→ Your task: Work out how many lines in the records contain the word "denorm", and give that number alone.

→ Excerpted records:
++++++++++
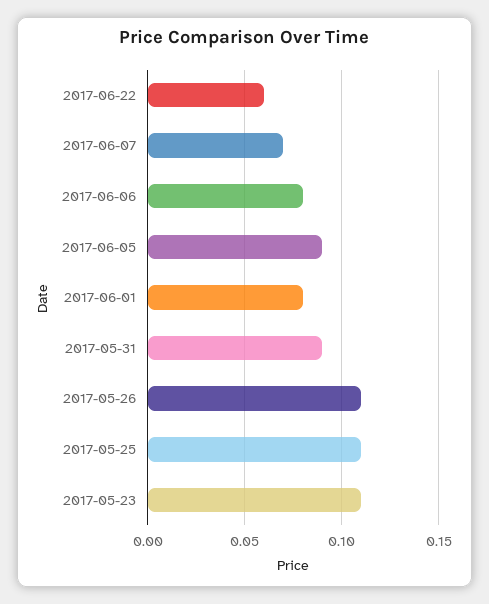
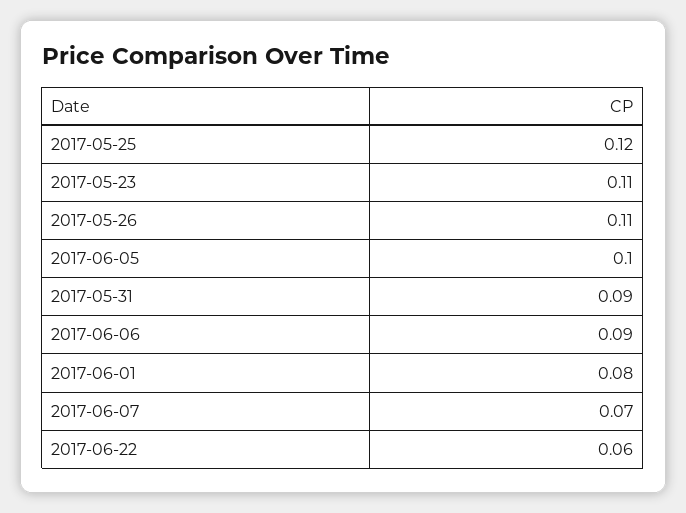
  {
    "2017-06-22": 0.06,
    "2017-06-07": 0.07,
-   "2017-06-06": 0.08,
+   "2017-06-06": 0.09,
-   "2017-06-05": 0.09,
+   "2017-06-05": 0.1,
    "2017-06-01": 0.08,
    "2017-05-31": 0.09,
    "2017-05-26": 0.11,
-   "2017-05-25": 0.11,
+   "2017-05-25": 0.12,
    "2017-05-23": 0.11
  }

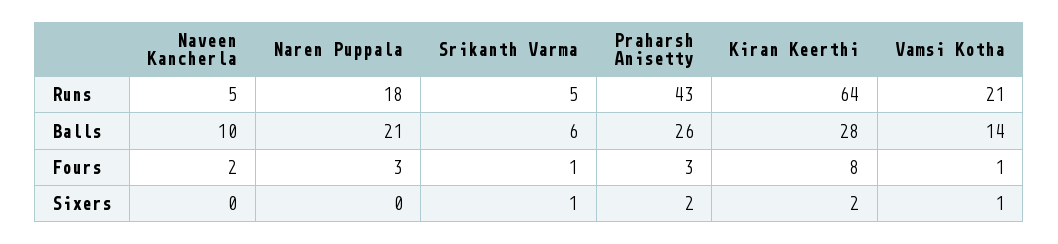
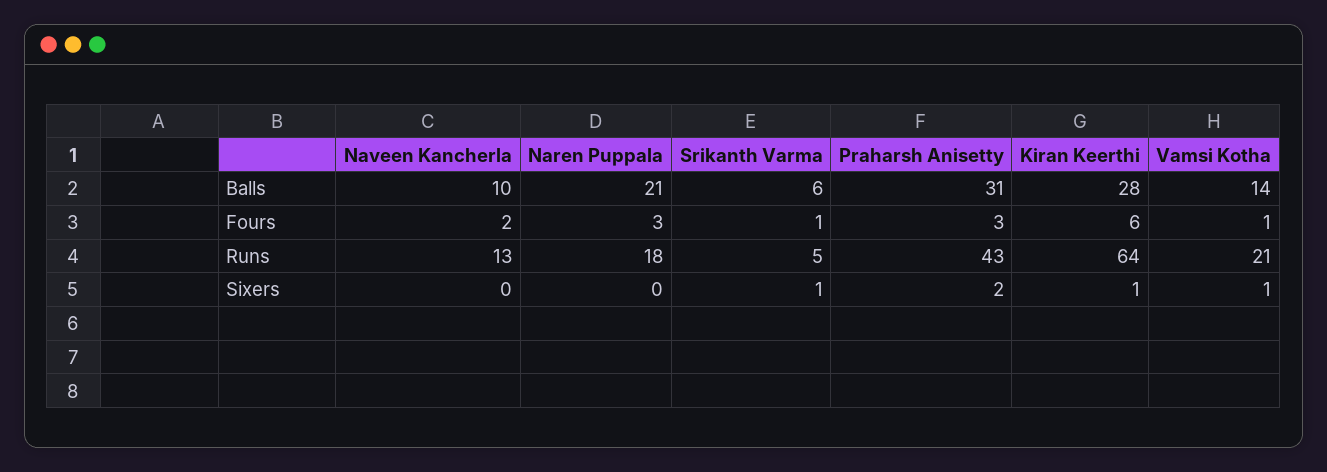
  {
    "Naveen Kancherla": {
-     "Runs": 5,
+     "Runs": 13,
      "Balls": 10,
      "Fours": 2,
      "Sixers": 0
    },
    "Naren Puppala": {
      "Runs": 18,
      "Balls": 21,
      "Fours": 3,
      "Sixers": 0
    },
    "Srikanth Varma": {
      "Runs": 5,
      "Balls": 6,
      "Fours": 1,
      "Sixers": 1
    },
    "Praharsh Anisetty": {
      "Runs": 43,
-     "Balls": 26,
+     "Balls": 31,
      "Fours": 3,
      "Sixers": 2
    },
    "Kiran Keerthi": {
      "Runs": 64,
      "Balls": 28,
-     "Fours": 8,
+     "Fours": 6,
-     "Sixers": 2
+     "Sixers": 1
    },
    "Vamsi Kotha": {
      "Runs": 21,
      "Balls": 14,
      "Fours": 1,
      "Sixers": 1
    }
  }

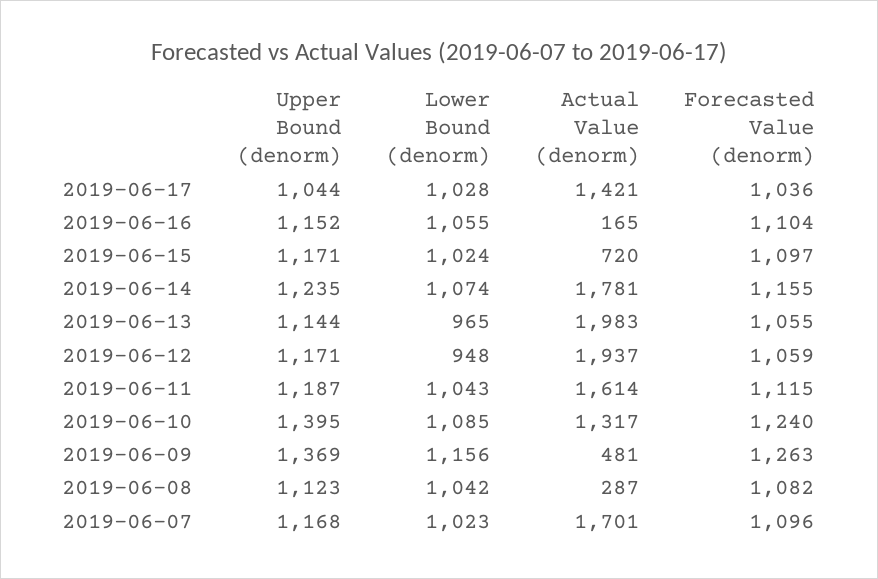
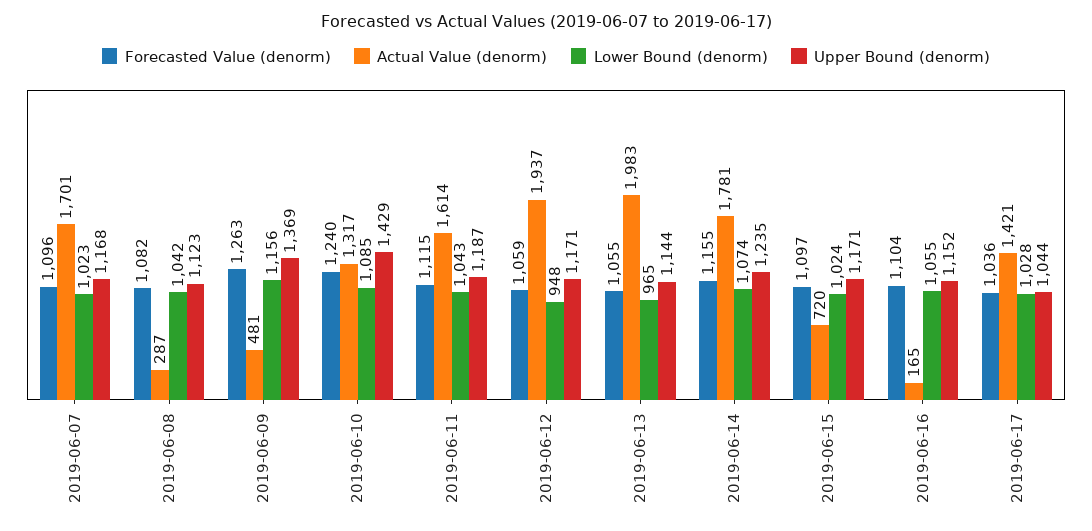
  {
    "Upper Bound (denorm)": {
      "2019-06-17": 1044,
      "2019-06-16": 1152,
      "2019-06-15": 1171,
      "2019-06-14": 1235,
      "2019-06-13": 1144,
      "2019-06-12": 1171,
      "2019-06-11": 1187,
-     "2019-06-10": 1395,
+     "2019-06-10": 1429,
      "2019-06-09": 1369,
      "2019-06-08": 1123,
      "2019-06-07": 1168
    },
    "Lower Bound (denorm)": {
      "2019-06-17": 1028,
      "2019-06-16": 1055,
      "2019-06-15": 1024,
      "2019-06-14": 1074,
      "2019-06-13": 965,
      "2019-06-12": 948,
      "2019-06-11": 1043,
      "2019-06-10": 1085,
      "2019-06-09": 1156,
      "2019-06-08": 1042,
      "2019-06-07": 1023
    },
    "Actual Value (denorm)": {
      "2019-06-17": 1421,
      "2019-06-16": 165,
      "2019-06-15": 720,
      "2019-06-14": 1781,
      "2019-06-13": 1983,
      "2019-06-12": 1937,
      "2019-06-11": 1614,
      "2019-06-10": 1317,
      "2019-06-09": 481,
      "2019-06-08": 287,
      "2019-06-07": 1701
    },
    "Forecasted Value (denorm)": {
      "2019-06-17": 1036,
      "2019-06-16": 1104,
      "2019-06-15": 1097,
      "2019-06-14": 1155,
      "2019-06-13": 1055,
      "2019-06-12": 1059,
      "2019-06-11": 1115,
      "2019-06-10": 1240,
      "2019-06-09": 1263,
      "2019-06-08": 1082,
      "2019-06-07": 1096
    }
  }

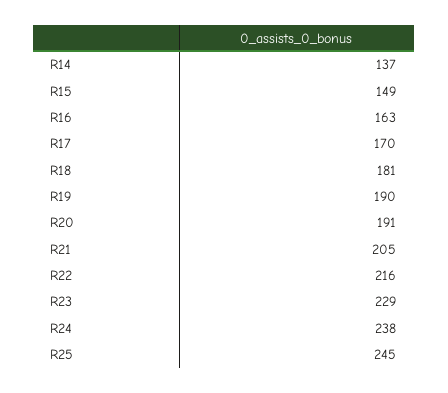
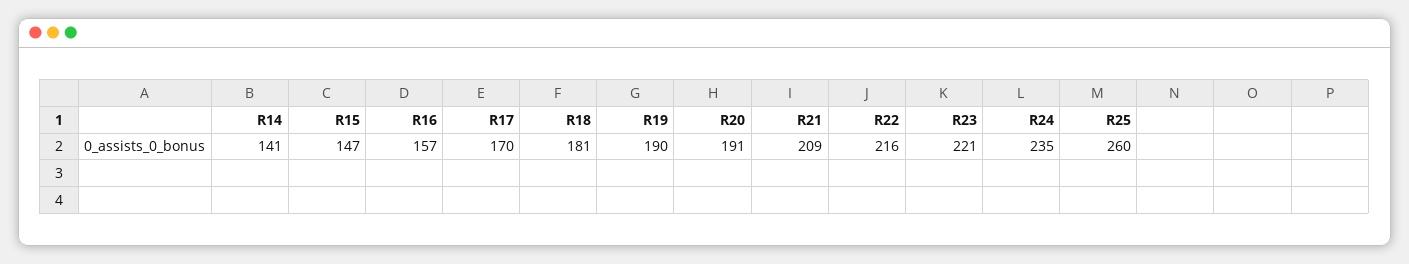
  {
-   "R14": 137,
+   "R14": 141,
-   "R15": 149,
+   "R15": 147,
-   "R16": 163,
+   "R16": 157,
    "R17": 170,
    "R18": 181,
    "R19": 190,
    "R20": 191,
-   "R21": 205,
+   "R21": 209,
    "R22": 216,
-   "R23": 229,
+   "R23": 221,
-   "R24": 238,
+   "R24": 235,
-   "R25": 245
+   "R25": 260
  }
++++++++++
→ Your response: 4